▶ [Prompt]
Pull every line with "defects" from the data below and copy it.
═══
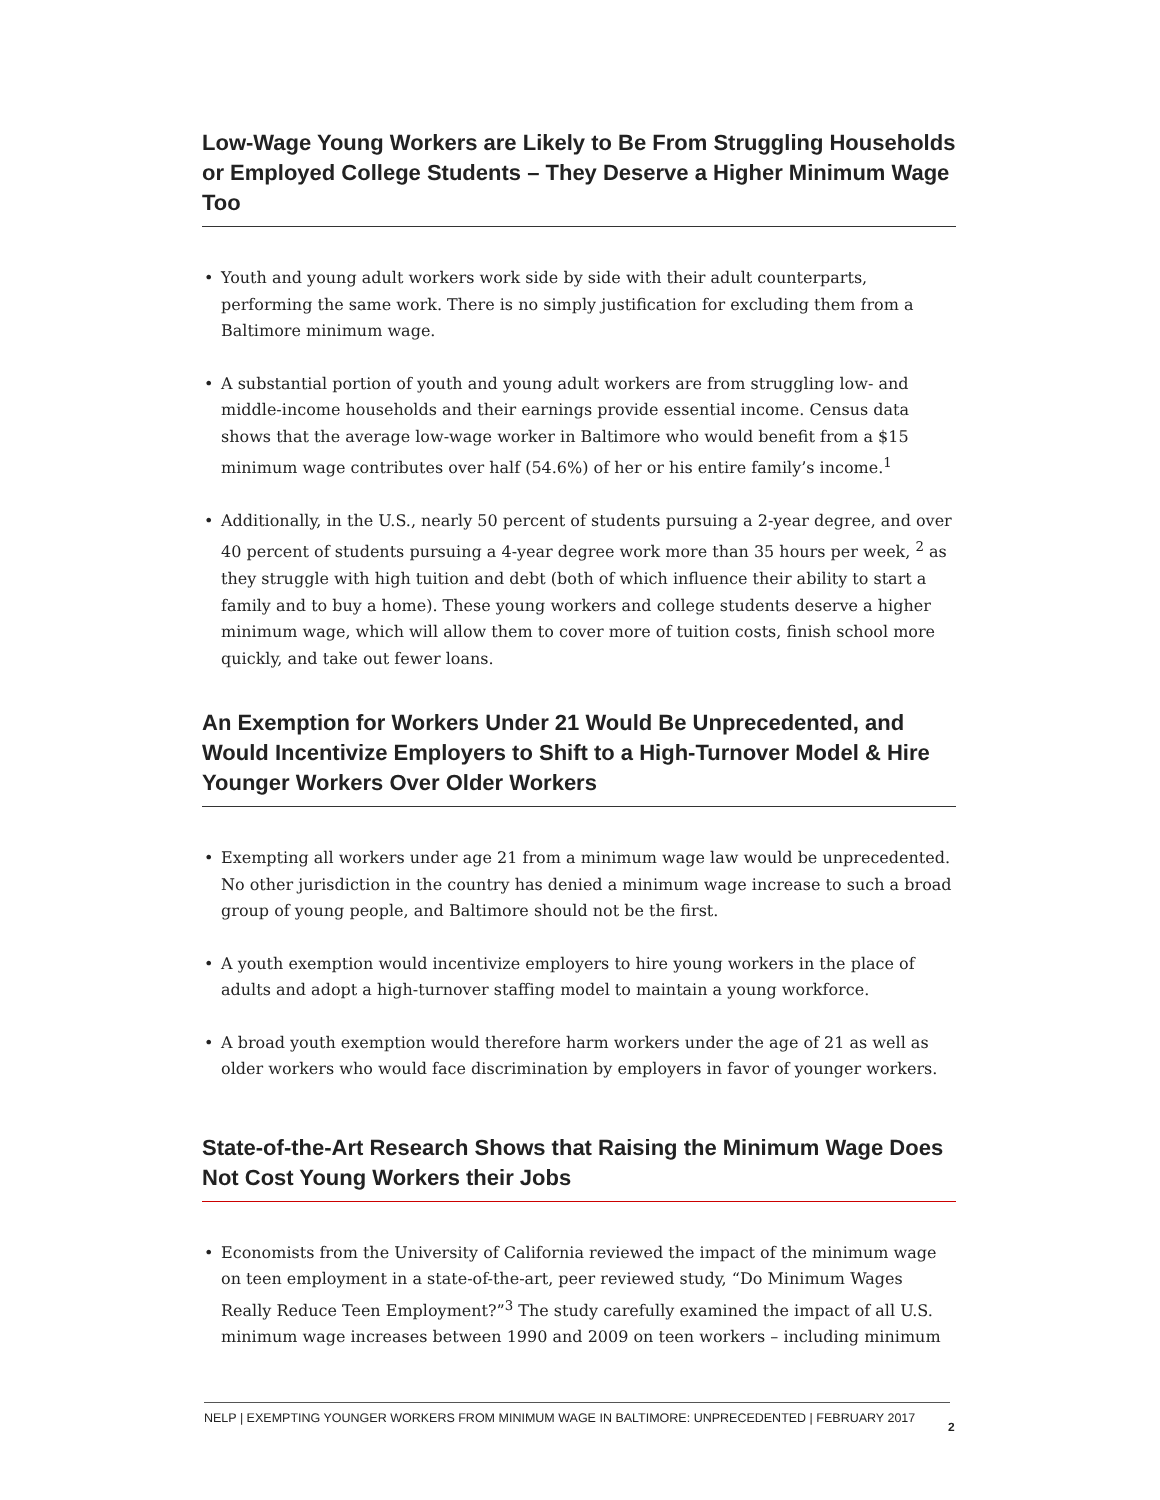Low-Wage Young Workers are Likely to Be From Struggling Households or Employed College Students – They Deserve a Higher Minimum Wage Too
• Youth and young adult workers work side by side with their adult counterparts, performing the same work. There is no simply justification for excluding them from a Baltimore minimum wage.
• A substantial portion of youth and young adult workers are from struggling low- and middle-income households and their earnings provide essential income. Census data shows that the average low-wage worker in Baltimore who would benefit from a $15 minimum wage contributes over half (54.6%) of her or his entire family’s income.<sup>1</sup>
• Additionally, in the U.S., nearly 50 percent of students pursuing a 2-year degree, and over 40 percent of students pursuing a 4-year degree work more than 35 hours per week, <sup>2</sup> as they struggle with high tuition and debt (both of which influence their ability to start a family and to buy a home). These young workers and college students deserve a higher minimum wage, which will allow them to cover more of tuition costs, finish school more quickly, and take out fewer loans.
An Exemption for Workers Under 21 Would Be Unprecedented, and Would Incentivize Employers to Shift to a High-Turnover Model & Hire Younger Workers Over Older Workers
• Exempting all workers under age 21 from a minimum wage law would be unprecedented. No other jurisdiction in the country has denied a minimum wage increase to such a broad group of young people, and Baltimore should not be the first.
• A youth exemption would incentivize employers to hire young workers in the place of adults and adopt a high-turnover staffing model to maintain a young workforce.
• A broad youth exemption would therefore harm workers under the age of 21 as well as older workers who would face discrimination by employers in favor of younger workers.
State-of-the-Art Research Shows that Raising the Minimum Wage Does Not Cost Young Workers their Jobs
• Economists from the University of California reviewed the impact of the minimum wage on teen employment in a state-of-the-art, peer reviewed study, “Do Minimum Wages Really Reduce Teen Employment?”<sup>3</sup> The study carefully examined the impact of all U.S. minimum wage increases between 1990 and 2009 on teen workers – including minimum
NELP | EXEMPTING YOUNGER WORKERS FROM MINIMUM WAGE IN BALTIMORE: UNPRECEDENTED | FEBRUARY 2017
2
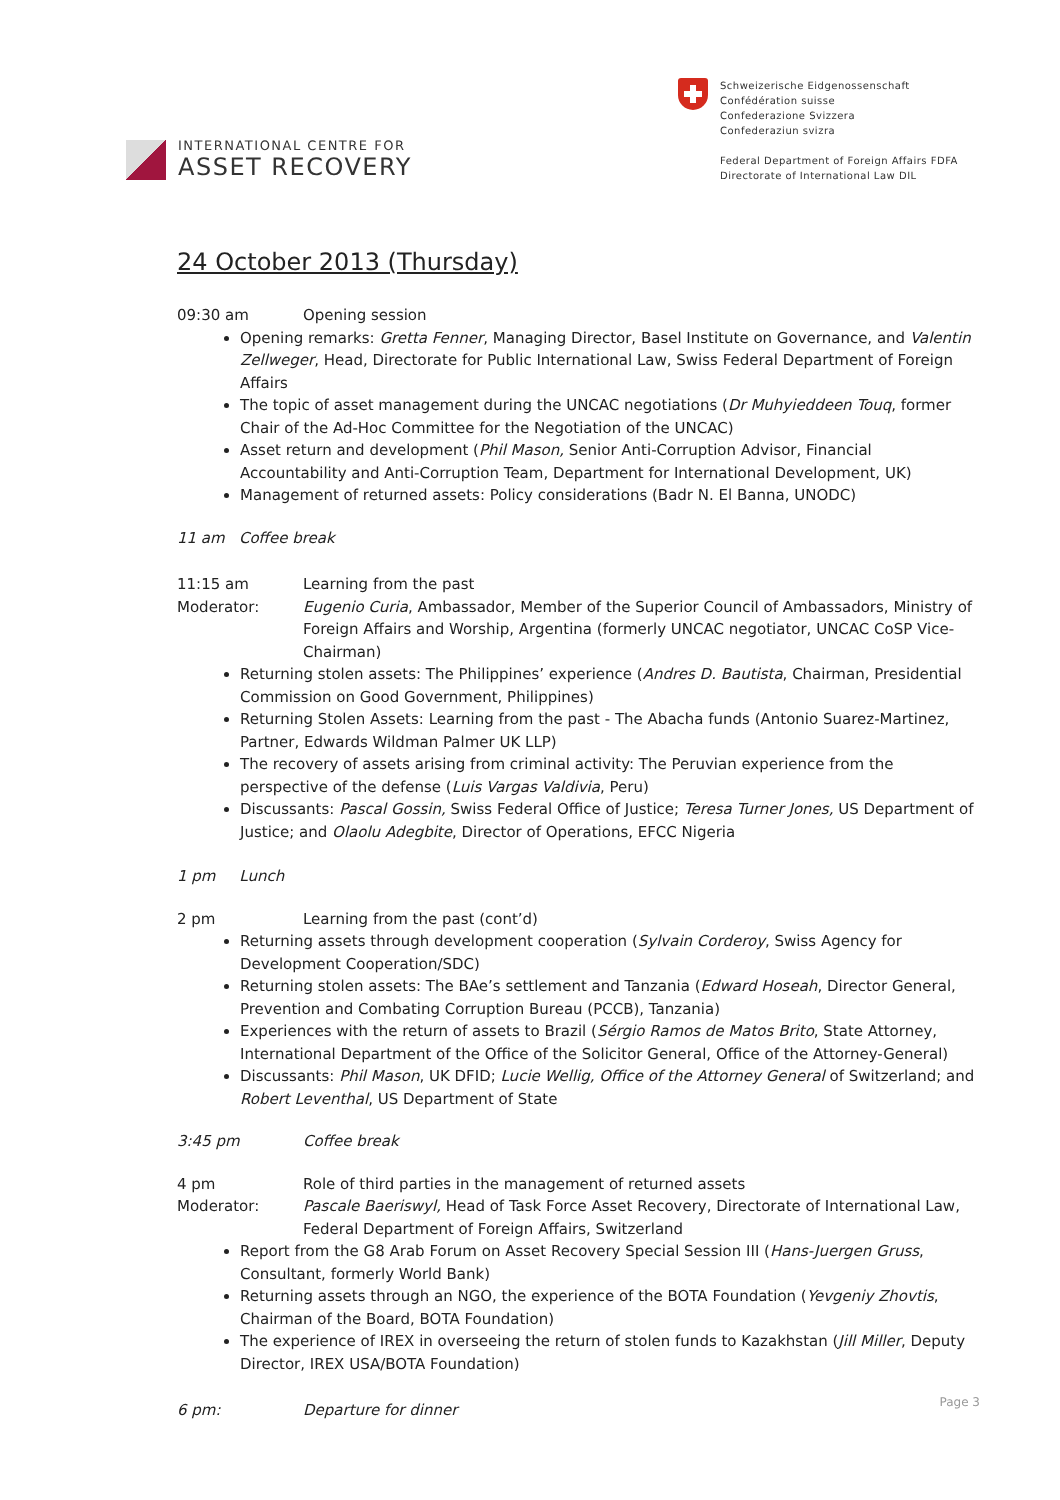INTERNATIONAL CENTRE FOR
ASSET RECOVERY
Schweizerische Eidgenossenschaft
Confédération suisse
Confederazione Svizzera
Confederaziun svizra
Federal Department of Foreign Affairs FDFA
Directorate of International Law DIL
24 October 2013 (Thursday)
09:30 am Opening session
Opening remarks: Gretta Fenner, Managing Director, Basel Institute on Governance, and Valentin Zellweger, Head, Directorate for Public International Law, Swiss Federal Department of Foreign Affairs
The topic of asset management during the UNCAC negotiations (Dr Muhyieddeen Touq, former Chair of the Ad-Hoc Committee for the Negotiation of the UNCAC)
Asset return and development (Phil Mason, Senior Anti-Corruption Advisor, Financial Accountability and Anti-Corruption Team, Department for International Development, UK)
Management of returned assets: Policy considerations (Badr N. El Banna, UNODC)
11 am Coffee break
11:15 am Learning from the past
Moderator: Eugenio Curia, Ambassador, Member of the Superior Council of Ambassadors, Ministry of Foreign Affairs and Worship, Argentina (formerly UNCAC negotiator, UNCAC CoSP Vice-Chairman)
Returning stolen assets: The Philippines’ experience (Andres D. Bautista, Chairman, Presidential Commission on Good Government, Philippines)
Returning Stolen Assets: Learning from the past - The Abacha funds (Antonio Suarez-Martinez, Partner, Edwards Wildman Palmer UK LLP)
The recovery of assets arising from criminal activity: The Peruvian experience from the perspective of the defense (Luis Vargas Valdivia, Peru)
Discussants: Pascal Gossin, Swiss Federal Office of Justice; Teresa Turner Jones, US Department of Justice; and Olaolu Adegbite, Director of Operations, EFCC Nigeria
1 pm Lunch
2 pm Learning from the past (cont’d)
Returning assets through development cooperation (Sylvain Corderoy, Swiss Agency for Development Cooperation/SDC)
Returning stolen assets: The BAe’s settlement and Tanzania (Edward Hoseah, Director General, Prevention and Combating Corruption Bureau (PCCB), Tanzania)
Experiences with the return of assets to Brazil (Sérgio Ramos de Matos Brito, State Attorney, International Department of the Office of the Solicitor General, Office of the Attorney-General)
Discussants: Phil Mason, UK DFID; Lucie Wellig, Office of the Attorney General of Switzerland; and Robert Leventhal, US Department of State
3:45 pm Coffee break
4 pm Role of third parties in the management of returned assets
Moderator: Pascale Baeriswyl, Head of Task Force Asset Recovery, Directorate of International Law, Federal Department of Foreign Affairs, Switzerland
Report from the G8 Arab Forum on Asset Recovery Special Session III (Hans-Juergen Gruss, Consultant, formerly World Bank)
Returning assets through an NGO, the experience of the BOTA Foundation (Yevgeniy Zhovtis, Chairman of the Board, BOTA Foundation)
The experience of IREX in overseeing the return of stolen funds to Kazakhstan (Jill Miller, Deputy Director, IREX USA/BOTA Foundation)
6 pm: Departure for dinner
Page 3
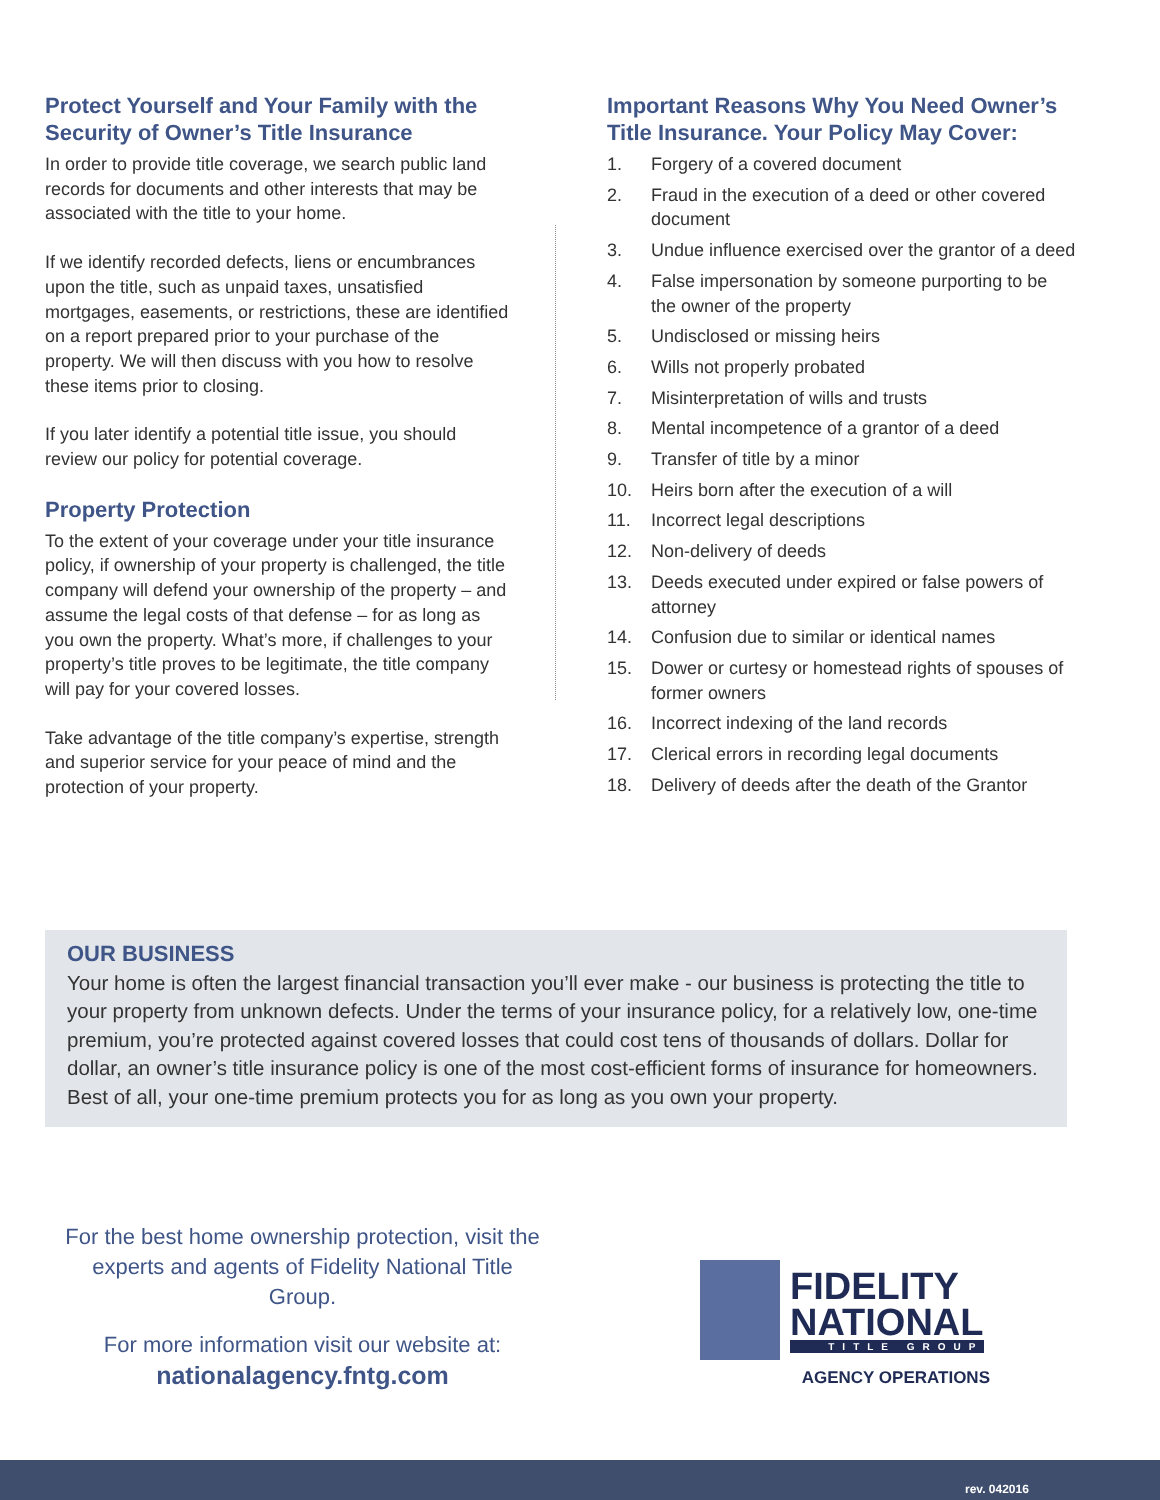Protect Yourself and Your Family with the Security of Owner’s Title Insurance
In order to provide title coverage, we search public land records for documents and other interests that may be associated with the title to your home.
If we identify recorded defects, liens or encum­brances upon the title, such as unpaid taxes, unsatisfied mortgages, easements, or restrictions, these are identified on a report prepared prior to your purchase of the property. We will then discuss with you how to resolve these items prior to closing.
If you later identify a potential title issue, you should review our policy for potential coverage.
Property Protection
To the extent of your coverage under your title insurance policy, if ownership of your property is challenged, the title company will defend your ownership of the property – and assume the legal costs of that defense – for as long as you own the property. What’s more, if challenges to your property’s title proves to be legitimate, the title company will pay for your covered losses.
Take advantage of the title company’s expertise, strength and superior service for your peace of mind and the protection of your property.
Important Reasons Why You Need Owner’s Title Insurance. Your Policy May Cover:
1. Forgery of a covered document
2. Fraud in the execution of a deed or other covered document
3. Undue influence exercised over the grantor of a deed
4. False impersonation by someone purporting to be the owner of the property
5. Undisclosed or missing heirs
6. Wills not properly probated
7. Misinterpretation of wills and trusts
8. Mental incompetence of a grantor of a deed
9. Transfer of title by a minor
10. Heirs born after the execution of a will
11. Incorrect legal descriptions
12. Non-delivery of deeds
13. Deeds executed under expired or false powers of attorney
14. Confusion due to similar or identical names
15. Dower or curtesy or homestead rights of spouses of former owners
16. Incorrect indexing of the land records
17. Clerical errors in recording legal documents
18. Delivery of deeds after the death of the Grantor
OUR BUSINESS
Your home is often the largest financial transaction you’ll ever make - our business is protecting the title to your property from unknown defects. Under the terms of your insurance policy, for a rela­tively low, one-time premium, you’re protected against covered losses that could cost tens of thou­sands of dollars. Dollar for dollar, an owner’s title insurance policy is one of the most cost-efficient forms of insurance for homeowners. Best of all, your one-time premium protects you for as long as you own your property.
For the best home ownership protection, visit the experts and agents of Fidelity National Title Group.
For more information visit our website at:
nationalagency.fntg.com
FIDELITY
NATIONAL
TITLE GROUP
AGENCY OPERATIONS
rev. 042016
═══
▶ [Expected output]
If we identify recorded defects, liens or encum­brances upon the title, such as unpaid taxes, unsatisfied mortgages, easements, or restrictions, these are identified on a report prepared prior to your purchase of the property. We will then discuss with you how to resolve these items prior to closing.
Your home is often the largest financial transaction you’ll ever make - our business is protecting the title to your property from unknown defects. Under the terms of your insurance policy, for a rela­tively low, one-time premium, you’re protected against covered losses that could cost tens of thou­sands of dollars. Dollar for dollar, an owner’s title insurance policy is one of the most cost-efficient forms of insurance for homeowners. Best of all, your one-time premium protects you for as long as you own your property.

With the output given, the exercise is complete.